Reproduce everything from "## Demo 1: K-Means" down to "these natural groupings." in the unsupervised learning notebook below, word for word.

§ **Supplied passage**:
======
# Unsupervised Learning Demo: Understanding Hidden Patterns

This notebook demonstrates key unsupervised learning concepts through interactive visualizations.

## What is Unsupervised Learning?
Unlike supervised learning, we don't have labeled data. Instead, we discover hidden patterns, structures, and relationships in data without knowing the "correct" answers.

In [None]:
import numpy as np
import matplotlib.pyplot as plt
import seaborn as sns
from sklearn.datasets import make_blobs, load_iris
from sklearn.cluster import KMeans
from sklearn.decomposition import PCA
from sklearn.preprocessing import StandardScaler
import pandas as pd
from matplotlib.animation import FuncAnimation
from IPython.display import HTML

plt.style.use('seaborn-v0_8')
np.random.seed(42)

## Demo 1: K-Means Clustering - Finding Hidden Groups

Imagine you have customer data but don't know which customers belong to which segments. K-means helps discover these natural groupings.
======
§ **Provided information**:
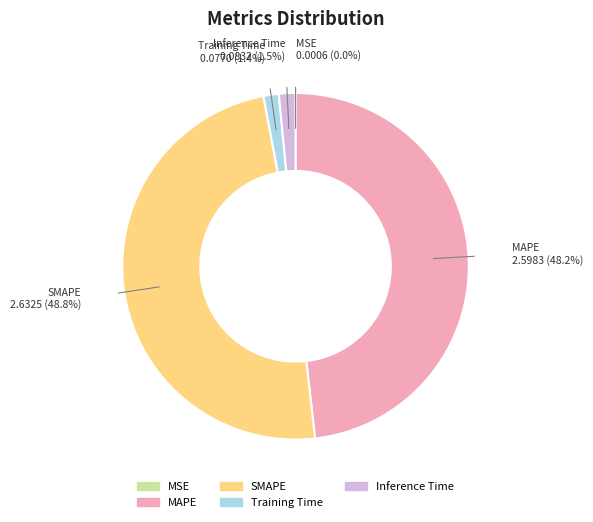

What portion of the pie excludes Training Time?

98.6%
======
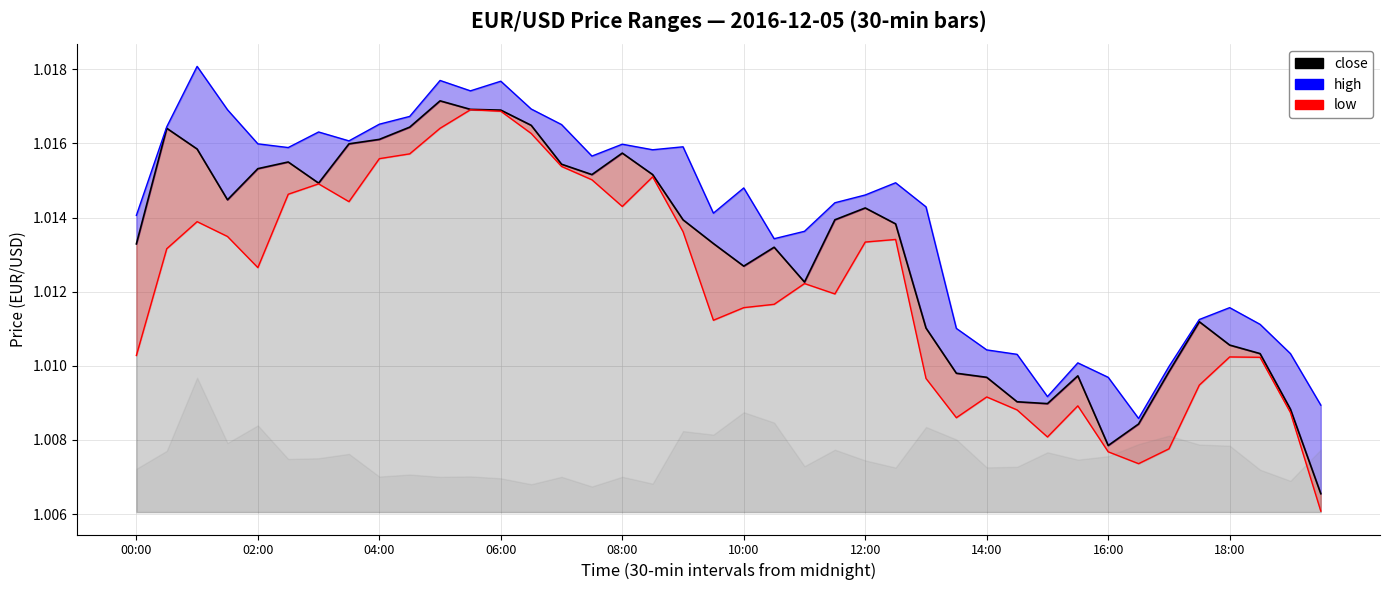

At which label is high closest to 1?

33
======
§ **Solution to the problem**:
## Demo 1: K-Means Clustering - Finding Hidden Groups

Imagine you have customer data but don't know which customers belong to which segments. K-means helps discover these natural groupings.